From Wikipedia, the free encyclopedia
Jump to: navigation, search
Crypteroniaceae
Scientific classification
Kingdom: Plantae
(unranked): Angiosperms
(unranked): Eudicots
(unranked): Rosids
Order: Myrtales
Family: Crypteroniaceae
A.DC.[1]
Genera

Axinandra
Crypteronia
Dactylocladus

The Crypteroniaceae are a family of flowering trees and shrubs. The family includes about 10 species in 3 genera, native to Indomalaya.

The Crypteroniaceae are native to tropical lowland and submontane rain forests. The genus Axinandra includes four species, one in Sri Lanka (A. zeylanica) and the others in Borneo and the Malay Peninsula.
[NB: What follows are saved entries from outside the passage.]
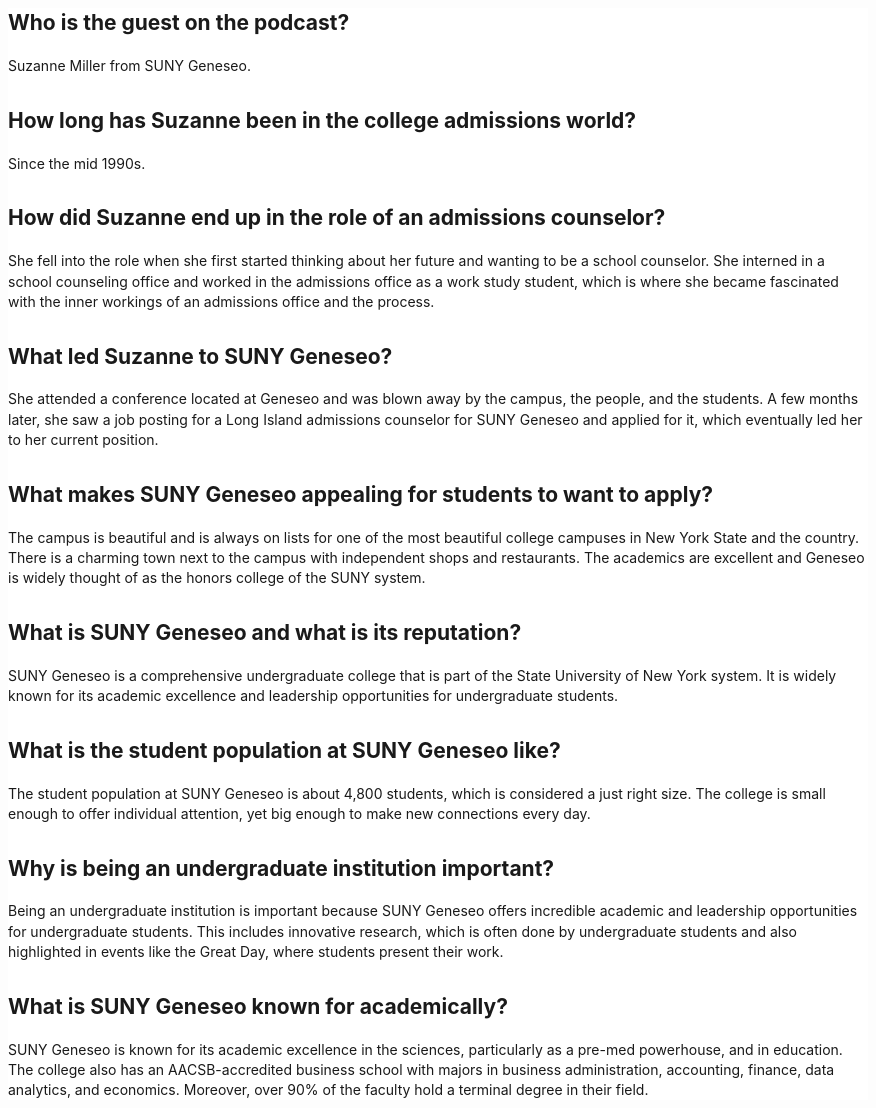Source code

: ## Who is the guest on the podcast? 
Suzanne Miller from SUNY Geneseo.

## How long has Suzanne been in the college admissions world? 
Since the mid 1990s.

## How did Suzanne end up in the role of an admissions counselor? 
She fell into the role when she first started thinking about her future and wanting to be a school counselor. She interned in a school counseling office and worked in the admissions office as a work study student, which is where she became fascinated with the inner workings of an admissions office and the process.

## What led Suzanne to SUNY Geneseo? 
She attended a conference located at Geneseo and was blown away by the campus, the people, and the students. A few months later, she saw a job posting for a Long Island admissions counselor for SUNY Geneseo and applied for it, which eventually led her to her current position.

## What makes SUNY Geneseo appealing for students to want to apply? 
The campus is beautiful and is always on lists for one of the most beautiful college campuses in New York State and the country. There is a charming town next to the campus with independent shops and restaurants. The academics are excellent and Geneseo is widely thought of as the honors college of the SUNY system.

## What is SUNY Geneseo and what is its reputation?
SUNY Geneseo is a comprehensive undergraduate college that is part of the State University of New York system. It is widely known for its academic excellence and leadership opportunities for undergraduate students.

## What is the student population at SUNY Geneseo like?
The student population at SUNY Geneseo is about 4,800 students, which is considered a just right size. The college is small enough to offer individual attention, yet big enough to make new connections every day.

## Why is being an undergraduate institution important?
Being an undergraduate institution is important because SUNY Geneseo offers incredible academic and leadership opportunities for undergraduate students. This includes innovative research, which is often done by undergraduate students and also highlighted in events like the Great Day, where students present their work.

## What is SUNY Geneseo known for academically?
SUNY Geneseo is known for its academic excellence in the sciences, particularly as a pre-med powerhouse, and in education. The college also has an AACSB-accredited business school with majors in business administration, accounting, finance, data analytics, and economics. Moreover, over 90% of the faculty hold a terminal degree in their field.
Crypteronia includes seven species, ranging from eastern India through Southeast Asia and southern China to the Malay Peninsula, Indonesia, and New Guinea. Dactylocladus consists of a single species, native to the lowland peat swamp forests of Borneo.

Morphological analyses, supported by recent chloroplast DNA analysis, indicates that Crypteroniaceae are most closely related to four small myrtalean families, Penaeaceae, Oliniaceae, and Rhynchocalycaceae of southern Africa, and Alzateaceae of Central and South America. It is thought that the common ancestor of these five families originated in western Gondwana during the Cretaceous epoch, and Crypteroniaceae were carried northward with India after the breakup of the southern supercontinent, differentiating into the three genera before India's collision with Asia. The genera subsequently spread from India to the moist tropical forests of Southeast Asia.

References[edit]

  1. ^ Angiosperm Phylogeny Group (2009). "An update of the Angiosperm Phylogeny Group classification for the orders and families of flowering plants: APG III" (PDF). Botanical Journal of the Linnean Society 161 (2): 105–121. doi:10.1111/j.1095-8339.2009.00996.x. Retrieved 2013-07-06. 
  • Conti, E., Erikkson, T., Schonenberger, J., Sytsma, K. J., & Baum, D. A. (2002). Early Tertiary Out-of-India Dispersal of Crypteroniaceae: Evidence from Phylogeny and Molecular Dating. Evolution 56 (10): 1931–1942.